Treatment Often Inadequate for Children With Anxiety Disorders, Study Finds

WEDNESDAY, Jan. 29, 2014 (HealthDay News) -- Less than half of children and young adults who undergo treatment for anxiety get long-term relief from their symptoms, a new study finds.

The study "suggests the need for more intensive or continued treatment for a sizable proportion of youth with anxiety disorders," said Dr. Victor Fornari, director of the division of child/adolescent psychiatry at North Shore-LIJ Health System in New Hyde Park, N.Y. He was not connected to the study.

The research was led by psychologist Golda Ginsburg of the Johns Hopkins Children's Center in Baltimore. Her team tracked 288 patients, aged 11 to 26, who were diagnosed with anxiety and underwent treatment for three months. Treatment included drugs, cognitive behavioral therapy or a combination of the two. After treatment, the patients were followed for an average of six years.

Only 47 percent of the patients were anxiety-free by the end of the follow-up period, Ginsburg's team said, and nearly 70 percent needed some form of occasional mental health treatment in the years after their initial therapy.

The risk of anxiety relapse was not affected by the type of original treatment, which suggests that all three treatment methods have the same level of effectiveness, the researchers said.

Another expert said the findings reflect the challenges of treating anxiety in the young.

"The study underscores the chronic nature of psychiatric illnesses and illustrates the importance of the pressing need to study and support mental health treatments across the age and demographic spectrum," said Dr. Aaron Krasner, adolescent transitional living program chief at Silver Hill Hospital in New Canaan, Conn. "Anxiety, a common condition by most epidemiologic estimates, is understudied and undertreated, especially in the pediatric population," he said.

The study, published online Jan. 29 in the journal JAMA Psychiatry, found that girls were nearly twice as likely as boys to relapse. Being part of a stable family with well-defined rules and greater levels of trust, where families spent quality time together, helped to reduce a youngster's risk of relapse, the study found.

"To a child and adolescent psychiatrist who works day in and day out with anxious children and their sometimes anxious parents, this makes a lot of sense," said Krasner. "Based on this finding, I hope that greater attention to understanding and treating troubled families is increasingly incorporated in routine anxiety treatments for children and young adults," he added.
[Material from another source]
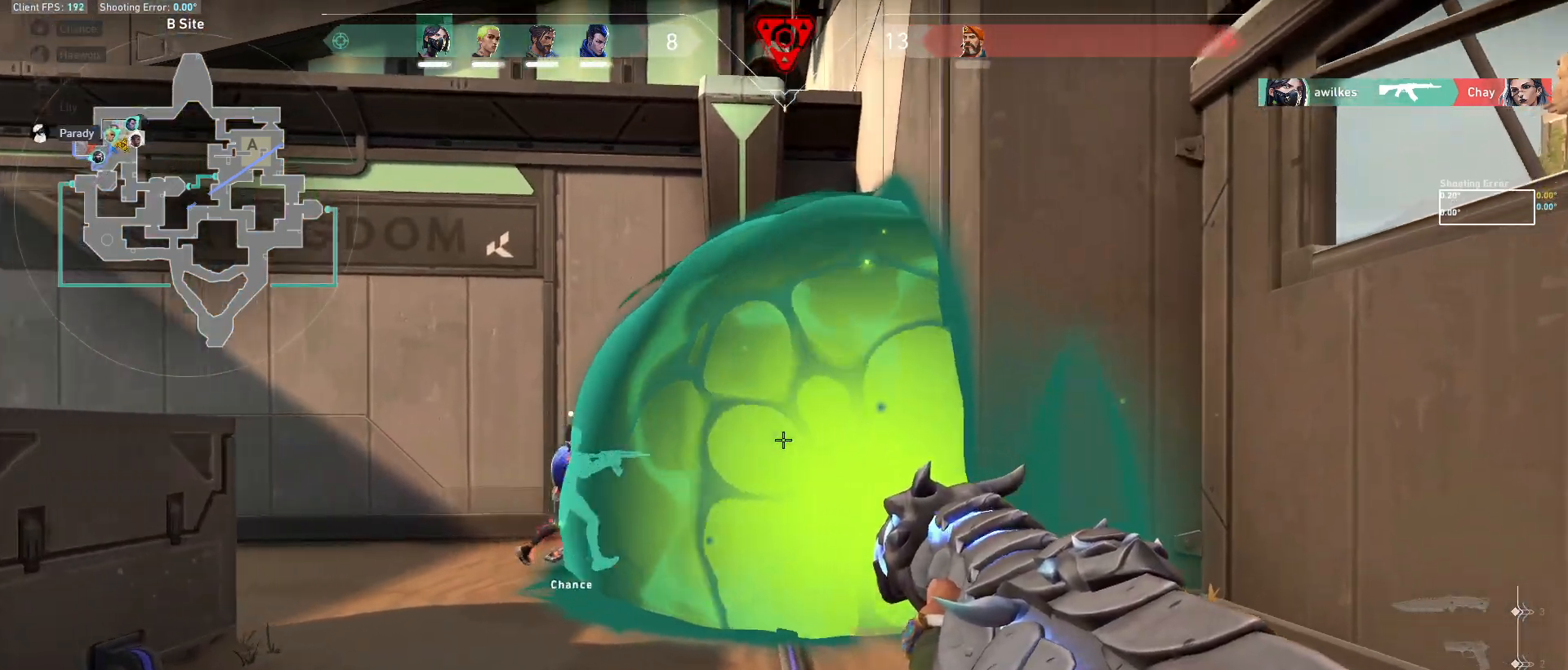
{"keys": ["d", "shift", "w"], "mouse": [], "events": [[350, "d", "up"], [467, "d", "down"]]}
Ginsburg's team believes their findings also highlight the importance of close follow-up and monitoring of symptoms among children, teens and young adults who've been treated for anxiety, even if they seem to be getting better.

"Our findings are encouraging in that nearly half of these children achieved significant improvement and were disease-free an average of six years after treatment, but at the same time we ought to look at the other half who didn't fare so well and figure out how we can do better," Ginsburg, who is also professor of psychiatry at the Johns Hopkins University School of Medicine, said in a Hopkins news release.

"Just because a child responds well to treatment early on, doesn't mean our work is done and we can lower our guard," she added.

Fornari said that the effectiveness with which anxiety issues in childhood are diagnosed and treated can have implications across the life span. "Pediatric anxiety disorders may be the most prevalent mental health problem in children and adolescents, and can cause significant impairment," he said. "They may also serve as disorders that may predict adult psychiatric problems."

According to the study authors, anxiety affects about one in five children in the United States and can lead to depression, substance abuse and poor school performance.

More information

The American Academy of Child & Adolescent Psychiatry has more about children and anxiety.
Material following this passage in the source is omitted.